=== RECORDS PROVIDED ===

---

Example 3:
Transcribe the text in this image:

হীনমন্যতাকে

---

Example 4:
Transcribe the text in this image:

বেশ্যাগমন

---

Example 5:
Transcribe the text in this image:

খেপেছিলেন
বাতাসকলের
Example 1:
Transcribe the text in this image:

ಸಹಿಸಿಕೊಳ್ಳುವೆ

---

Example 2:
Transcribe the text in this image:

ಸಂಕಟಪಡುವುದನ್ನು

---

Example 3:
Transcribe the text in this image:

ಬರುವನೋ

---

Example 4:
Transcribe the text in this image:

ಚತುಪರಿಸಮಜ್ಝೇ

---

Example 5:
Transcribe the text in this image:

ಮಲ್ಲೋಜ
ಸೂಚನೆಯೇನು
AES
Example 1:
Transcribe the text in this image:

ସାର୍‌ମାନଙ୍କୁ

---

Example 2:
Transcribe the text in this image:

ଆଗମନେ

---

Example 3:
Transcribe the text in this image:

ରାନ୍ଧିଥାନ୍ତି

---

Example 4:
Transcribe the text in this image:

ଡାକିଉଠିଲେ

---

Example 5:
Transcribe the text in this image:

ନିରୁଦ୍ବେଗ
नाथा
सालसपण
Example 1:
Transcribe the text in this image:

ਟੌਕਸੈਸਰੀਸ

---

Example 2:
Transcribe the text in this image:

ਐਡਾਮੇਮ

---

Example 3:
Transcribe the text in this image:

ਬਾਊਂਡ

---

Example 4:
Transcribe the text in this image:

===

WHAT YOU HAVE TO DO =>
Write out the entries in full, exactly as given.

REPLY TO THE EXERCISE =>
---

Example 3:
Transcribe the text in this image:

হীনমন্যতাকে

---

Example 4:
Transcribe the text in this image:

বেশ্যাগমন

---

Example 5:
Transcribe the text in this image:

খেপেছিলেন
বাতাসকলের
Example 1:
Transcribe the text in this image:

ಸಹಿಸಿಕೊಳ್ಳುವೆ

---

Example 2:
Transcribe the text in this image:

ಸಂಕಟಪಡುವುದನ್ನು

---

Example 3:
Transcribe the text in this image:

ಬರುವನೋ

---

Example 4:
Transcribe the text in this image:

ಚತುಪರಿಸಮಜ್ಝೇ

---

Example 5:
Transcribe the text in this image:

ಮಲ್ಲೋಜ
ಸೂಚನೆಯೇನು
AES
Example 1:
Transcribe the text in this image:

ସାର୍‌ମାନଙ୍କୁ

---

Example 2:
Transcribe the text in this image:

ଆଗମନେ

---

Example 3:
Transcribe the text in this image:

ରାନ୍ଧିଥାନ୍ତି

---

Example 4:
Transcribe the text in this image:

ଡାକିଉଠିଲେ

---

Example 5:
Transcribe the text in this image:

ନିରୁଦ୍ବେଗ
नाथा
सालसपण
Example 1:
Transcribe the text in this image:

ਟੌਕਸੈਸਰੀਸ

---

Example 2:
Transcribe the text in this image:

ਐਡਾਮੇਮ

---

Example 3:
Transcribe the text in this image:

ਬਾਊਂਡ

---

Example 4:
Transcribe the text in this image:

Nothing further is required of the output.